The Lancastrian dynasty founded by Henry IV died out in 1471, when Henry VI was murdered on the orders of Edward IV – the grandson and heir of Richard of Conisborough, earl of Cambridge, and the great-nephew and heir of Edmund Mortimer, earl of March.
Conclusion
‘Take him all round and he was, I think, the greatest man that ever ruled England’: scholars have been mindful of McFarlane’s words ever since they were published in 1972.1 Christopher Allmand, referring to them in the early 1990s, suggested that the debate had some way yet to run, key points being the wisdom of making war against France, Henry’s persecution of the Lollards, and his morality in killing the prisoners at Agincourt – all of which left him open to criticism.2 However, he concluded his study of Henry V with the words, ‘a careful consideration of his whole achievement reveals much regarding Henry’s stature both as man and king. From it he emerges as a ruler whose already high reputation is not only maintained but enhanced’.3 Anne Curry writing in the year 2000 was of the opinion that, although academics might have tried to discredit this image of Henry as ‘the greatest man who ever ruled England’, none to date had managed it.

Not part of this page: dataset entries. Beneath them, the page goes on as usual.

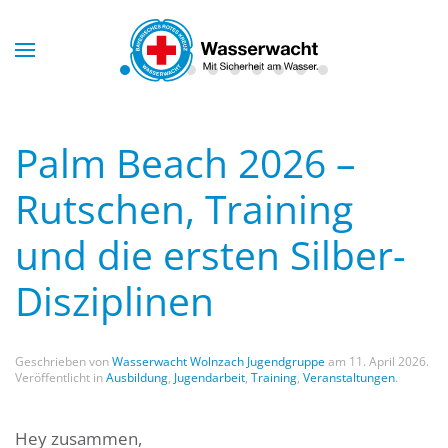
Skip to main content
Palm Beach 2026 –
Rutschen, Training
und die ersten Silber-
Disziplinen
Geschrieben von
Wasserwacht Wolnzach Jugendgruppe
am
11. April 2026
.
Veröffentlicht in
Ausbildung
,
Jugendarbeit
,
Training
,
Veranstaltungen
.
Hey zusammen,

‘For every bad thing one can say about Henry V, there are dozens of good things to say in his defence,’ she claimed. As she put it, Henry remains ‘the golden boy of fifteenth-century history’.4
I do not subscribe to this ‘golden boy’ view of Henry V. ‘Cold steel’ would be a better metaphor. While his organisational skills were extraordinary, and his determination to prove himself in war is awesome, his principal achievements were due as much to good luck as good judgment; and his perspective in pursuing his ambitions was prone to two fundamental weaknesses. The first of these weaknesses was the ill-defined objectives and time limits of his vision: he plunged England into a potentially endless and unnecessary war for the sake of demonstrating the legitimacy of his dynasty. The second weakness was his religiously inflated ego. He strikes me as a deeply flawed individual, undermined by his own pride and overwhelmed by his own authority. I find him less politically flexible and less tolerant than his father, Henry IV. I find him less cultured than Richard II; and I find him inferior to Edward III as an exponent of kingship in a number of respects – as a lawmaker, as a strategist and as a cultural leader. Only in matters of faith did he significantly outstrip his predecessors; but even this had its downside, especially for those whom he allowed to be burnt at the stake. I admire his determination, courage, organisational skills, tenacity, leadership ability and his sense of duty; but I find little else to admire and much to dislike.